Misconfigured PriorityClass values can also cause issues. High-priority pods can preempt low-priority pods to free up resources. If a GPU pod has a low priority and sits on a node with a high-priority pod, the scheduler will not move the GPU pod. It will wait for the high-priority pod to finish or for a new node to become available. The PriorityClass resource defines the preemption policy, not the pod spec itself.

Decision frame

The question the next time a GPU pod stays Pending is not ‘is the scheduler broken.’ It is ‘did the pod request a GPU type the node’s status.allocatable actually supports.’ The NodeResourcesFit plugin checks exact resource counts, not model types.
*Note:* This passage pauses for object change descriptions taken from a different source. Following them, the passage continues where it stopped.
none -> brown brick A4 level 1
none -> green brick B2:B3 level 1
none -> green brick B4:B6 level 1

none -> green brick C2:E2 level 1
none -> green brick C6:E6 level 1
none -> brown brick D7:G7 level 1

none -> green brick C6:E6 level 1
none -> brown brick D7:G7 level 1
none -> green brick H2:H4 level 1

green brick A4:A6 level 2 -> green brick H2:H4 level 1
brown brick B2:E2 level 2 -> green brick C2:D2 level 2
If the pod requests nvidia.com/gpu: 1 and the node has 1 GPU available, it schedules. If the pod requests nvidia.com/gpu.product: NVIDIA-A100 via a custom admission controller, the default scheduler ignores it. Read the KubeSchedulerConfiguration weights, not the pod annotations. The configuration dictates the bin-packing strategy; the pod spec dictates the resource demand.